Hiç kimsenin annesini, babasını, ırkını, seçme şansı olmadığı gibi, hiç kimsenin de benim kutsal vatan topraklarımı bölmeye hakkı yoktur. Türkiye cumhuriyeti sınırları içersin de yaşayan ve Türkiye cumhuriyetine vatandaşlık bağı ile bağlı olan her vatandaşın Türk olduğu kabul edilmesine rağmen, Türkiye cumhuriyetini kuran Türk halkına türk milleti denilmiş olmasına rağmen ve buna rağmen kürt kökenli vatandaşların, büyük bir bölümü olmasa da hiç te azımsanmayacak olanı bölücülük faaliyetlerin de bulunuyorsa hiç kimse kusuruma bakmasın ama azımsanmayacak olan o kısım sevilmezler, sevilmeyeceklerdir.
Şu sorulara lütfen yanıt verilsin;
-Bu ülkede kürt cumhurbaşkanı oldu mu?
-Bu ülkede kürt başbakan oldu mu?
-Bu ülkede kürt genelkurmay başkanı oldu mu?
-Bu ülkede kürt milletvekilleri oldu mu?
-Bu ülkede kürt bürokratlar oldu mu?
-Bu ülkede kürt sanatçılar olup kasetleri milyonlar sattı mı?
şüphesiz ki, bu soruların cevabı biliniyor. o halde sorun nedir? sorun tabii ki siyasetçilerimizin basiretsizliğidir. insanlar arasında hiç bir sorun yok sorun siyaset. ve siyasetin ahlakı yoktur, ahlakın siyaseti vardır ki, bu da yeteri kadar mide bulandırıcıdr.
kürt kimliğini üst kimlik haline getirdi ise sevmemekten çok uzak durma hali karşılığıdır.
türk üst kimliği ile övünerek, kürt yaşayan kardeşlerimiz sevilmez mi?
5 parmağın 5 i de bir değil! bu ülkede hiç mi kürt polis albay vali vs. yokki bu derece faşizanlık yapılmaktadır...
türkiyede nasıl çeşitli milletler varsa ve çoğunluğun olduğu milletin haklı olarakta bazı talepleri varsa okul tv radyo vs. gibi yerine getirilmelidir. nedenine gelince de almanyadaki türklerin imkanlarını ve sahip oldukları hakları hatırlatır empati ve düşünme kavramlarını ele almanızı rica ederim.

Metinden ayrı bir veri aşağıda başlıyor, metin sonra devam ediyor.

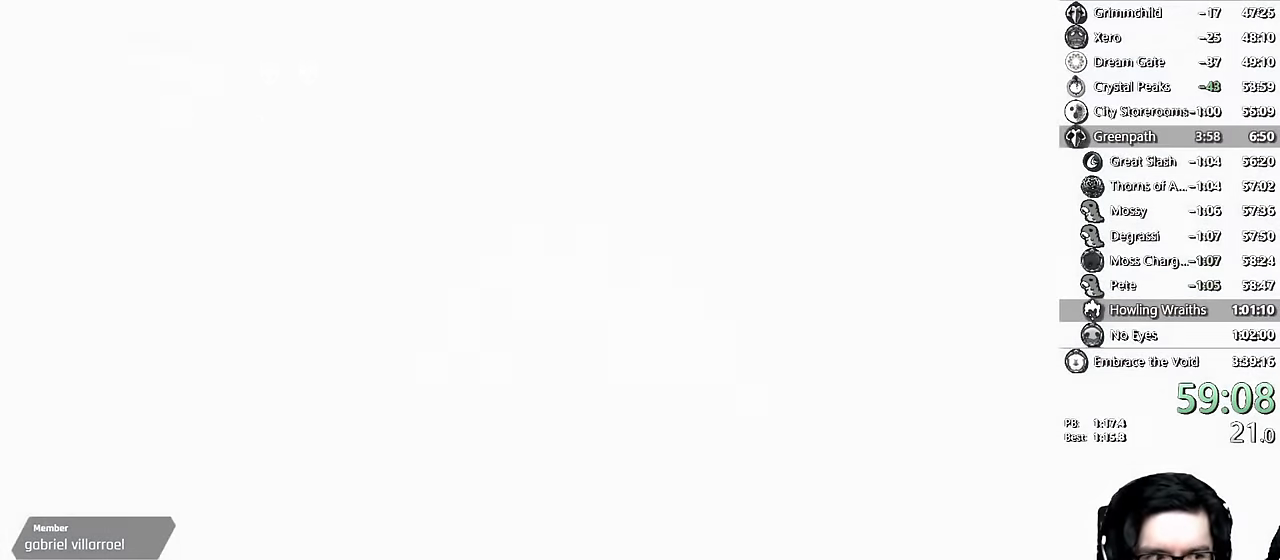
{"dt_ms": 500, "buttons": [], "left_stick": "center", "right_stick": "center", "events": []}
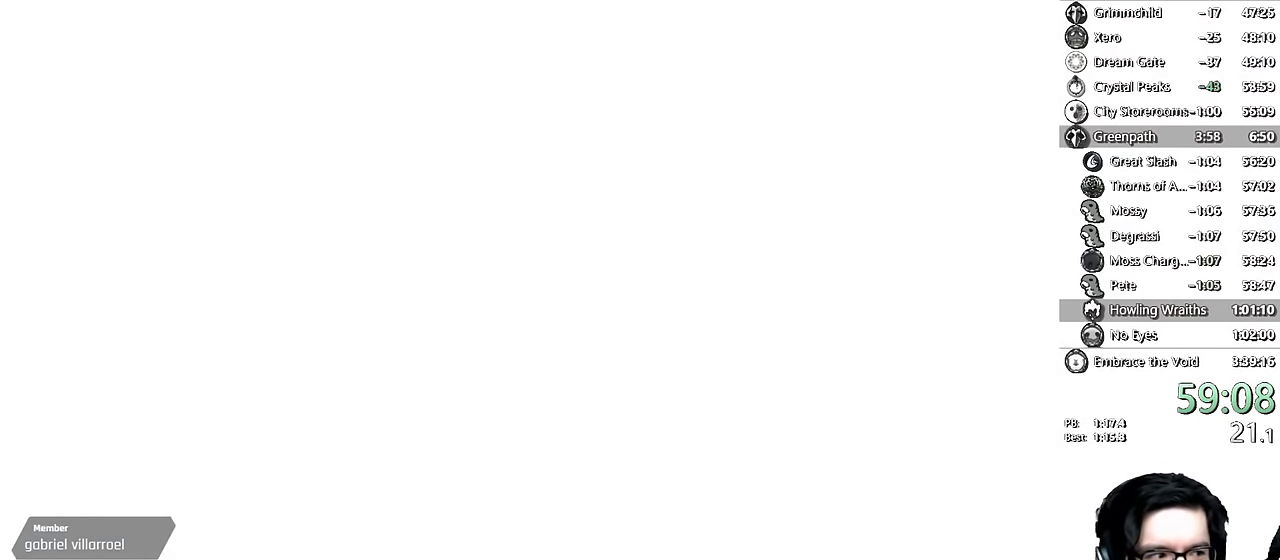
{"dt_ms": 500, "buttons": [], "left_stick": "center", "right_stick": "center", "events": [[166, "A", "down"], [283, "A", "up"], [350, "A", "down"], [466, "A", "up"]]}
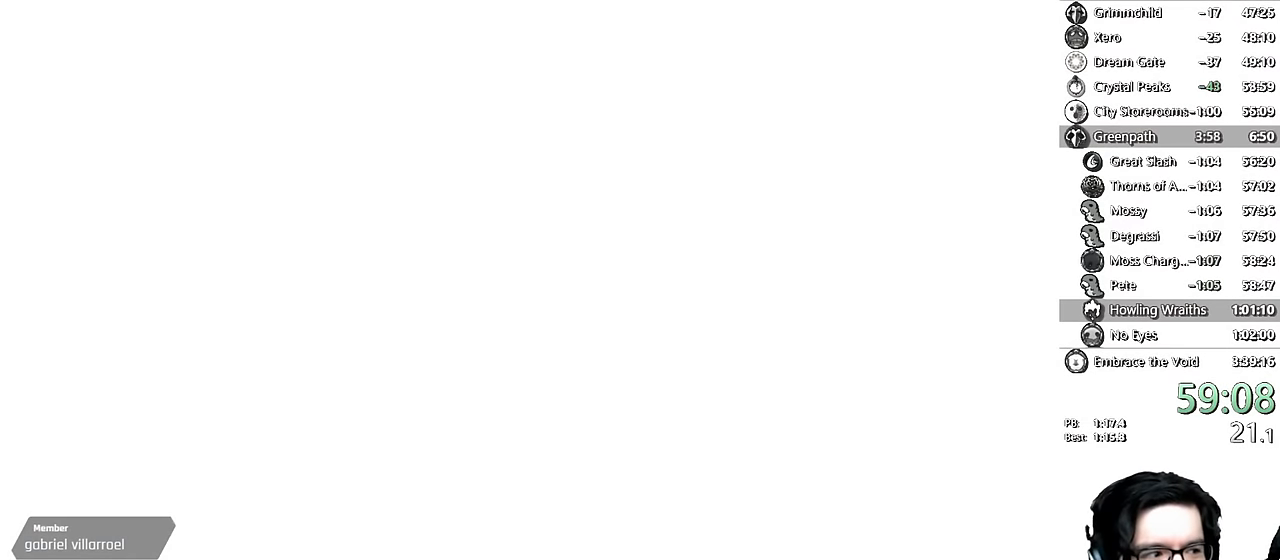
{"dt_ms": 500, "buttons": ["A", "DPAD_RIGHT"], "left_stick": "center", "right_stick": "center", "events": [[33, "A", "down"], [133, "A", "up"], [200, "A", "down"], [266, "DPAD_RIGHT", "down"], [300, "A", "up"], [350, "A", "down"], [366, "DPAD_RIGHT", "up"], [450, "A", "up"], [500, "A", "down"], [500, "DPAD_RIGHT", "down"]]}
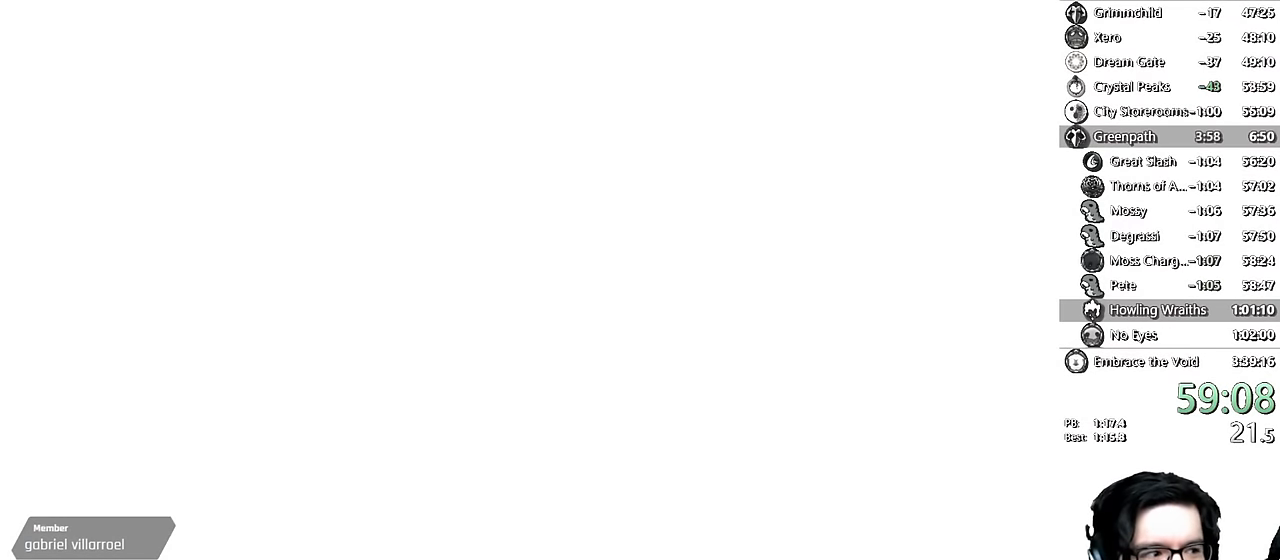
{"dt_ms": 500, "buttons": ["A"], "left_stick": "center", "right_stick": "center", "events": [[50, "A", "up"], [66, "DPAD_RIGHT", "up"], [116, "A", "down"], [183, "A", "up"], [300, "A", "down"], [383, "A", "up"], [450, "A", "down"]]}
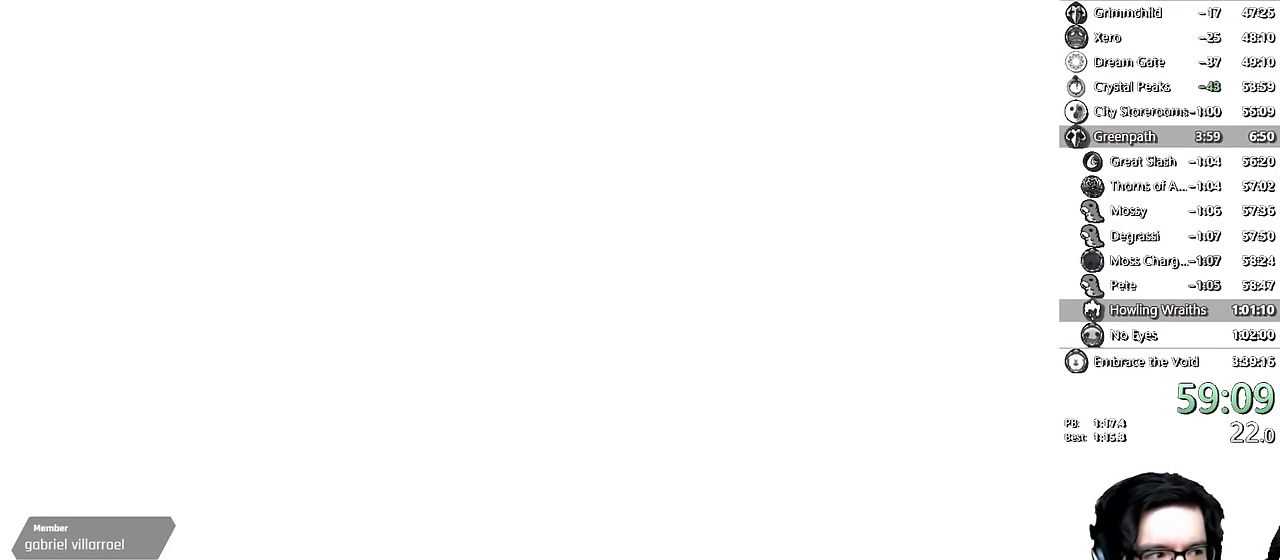
{"dt_ms": 500, "buttons": ["A"], "left_stick": "center", "right_stick": "center", "events": [[33, "A", "up"], [83, "A", "down"], [150, "A", "up"], [216, "A", "down"], [266, "A", "up"], [300, "A", "down"], [416, "A", "up"], [466, "A", "down"]]}
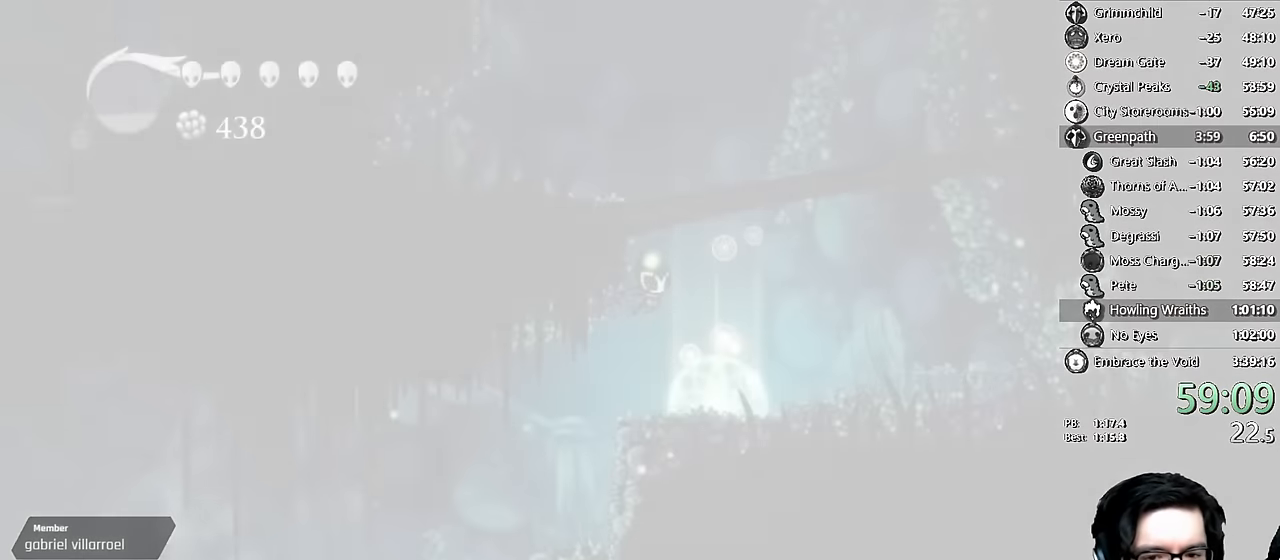
{"dt_ms": 500, "buttons": [], "left_stick": "center", "right_stick": "center", "events": [[33, "A", "up"], [100, "A", "down"], [216, "A", "up"], [233, "DPAD_LEFT", "down"], [283, "A", "down"], [350, "A", "up"], [350, "DPAD_LEFT", "up"], [416, "A", "down"], [500, "A", "up"]]}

Bir çok kürt arkadaşım var. Çokta eski ve iyi arkadaşlarım. Evimi, paramı pulumu paylaştığım insanlar. Yalnız arada bir aklıma geliyor. Türkiye'de iç savaş çıksa, kürtler devlet kurmak için baş kaldırsa(olacak birşey değil de, varsayım sadece), o benim canım çiğerim olan arkadaşlarım acaba ne yaparlar? işte bu paranokyaklığım yüzünden, onlara karşı içimde hep bir tereddüt var. Asla dışarıya yansıtmadığım. Ama bazı kürtler vardır, 10m uzaktan bakınca harbi sevmiyorum. Ön yargılı olduğumu bildiğim halde, yıkamıyorum. albert einstein dediği gibi; "bir insanın ön yargısını kırmak, atomu parçalamaktan daha zordur." Adam insanları iyi analiz etmiş cidden.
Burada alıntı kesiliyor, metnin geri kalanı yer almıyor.